« Je pensais que je n’allais pas jouer. Il fallait que je joue. Il faut jouer mais on doit parler au public de ce qu’on ressent parce que pour lui, il faut qu’on débriefe », se rappelle celui qui était le 7 janvier dernier à Monaco, où étaient présentés Gabriella et Jacques, les jumeaux de Charlène et Albert de Monaco.
« Et ce soir-là, j’ai sorti une petite phrase juste avant le spectacle en lien pour dire « je sais ce que vous ressentez, moi aussi je suis dans le même état que vous, mais on va continuer », se souvient le pote de Jamel Debbouze, avant d’évoquer une anecdote.
« J’étais dans ma loge.

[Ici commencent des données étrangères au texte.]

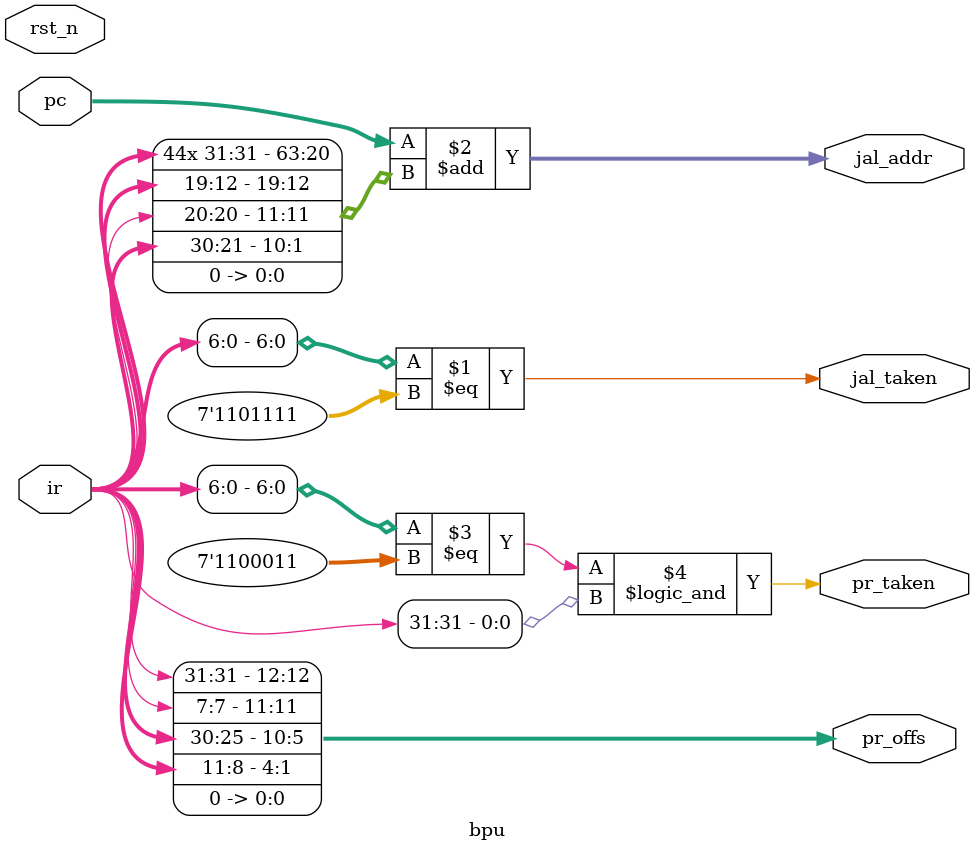
<source format=v>
/*
 * Copyright (C) 2023  Nikola Lukic <lukicn@protonmail.com>
 * This source describes Open Hardware and is licensed under the CERN-OHL-W v2
 *
 * You may redistribute and modify this documentation and make products
 * using it under the terms of the CERN-OHL-W v2 (https:/cern.ch/cern-ohl).
 * This documentation is distributed WITHOUT ANY EXPRESS OR IMPLIED
 * WARRANTY, INCLUDING OF MERCHANTABILITY, SATISFACTORY QUALITY
 * AND FITNESS FOR A PARTICULAR PURPOSE. Please see the CERN-OHL-W v2
 * for applicable conditions.
 *
 * Source location: https://www.github.com/kiclu/rv6
 *
 * As per CERN-OHL-W v2 section 4.1, should You produce hardware based on
 * these sources, You must maintain the Source Location visible on the
 * external case of any product you make using this documentation.
 */

module bpu(
    input      [63:0] pc,
    input      [31:0] ir,

    output            jal_taken,
    output     [63:0] jal_addr,

    output            pr_taken,
    output     [12:0] pr_offs,

    input             rst_n
);

    // static branch prediction
    // backward jumps taken
    // forward jumps not taken

    assign jal_taken = ir[6:0] == 7'b1101111;
    assign jal_addr  = pc + {{43{ir[31]}}, ir[31], ir[19:12], ir[20], ir[30:21], 1'b0};

    assign pr_taken = ir[6:0] == 7'b1100011 && ir[31];
    assign pr_offs  = {ir[31], ir[7], ir[30:25], ir[11:8], 1'b0};

endmodule

</source>
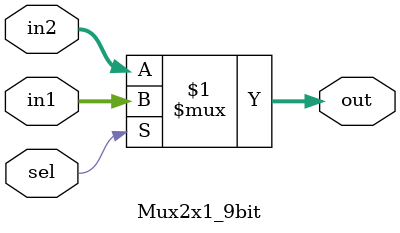
<source format=v>
module Mux2x1_9bit
#(
   parameter WIDTH = 12
)
(
   input    [WIDTH - 1 : 0] in1,
   input    [WIDTH - 1 : 0] in2,
   input                    sel,
   output   [WIDTH - 1 : 0] out
);

   assign out = sel ? in1 : in2;

endmodule
</source>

On voyait ces images atroces de ces avions qui rentraient dans les tours », raconte-il.
« Et dans la petite enceinte (de la salle), j’avais le public qui disait « allez viens faire le spectacle ». Je me disais, c’est surréaliste, mais il faut continuer à faire le spectacle », a-t-il indiqué.
« Le public a besoin de ce lien pour se rassurer et se dire « on peut continuer ensemble ». (...) Je suis là pour ça, je suis comique », poursuit le fiancé de Charlotte Casiraghi, qui est bien évidemment conscient que le contenu de son spectacle prendra un tout autre sens à la lumière des attentats parisiens.
« En fait, pour être tout à fait honnête, il y a des phrases de mon spectacle qui auraient résonné très différemment si je jouais en ce moment », dit- il.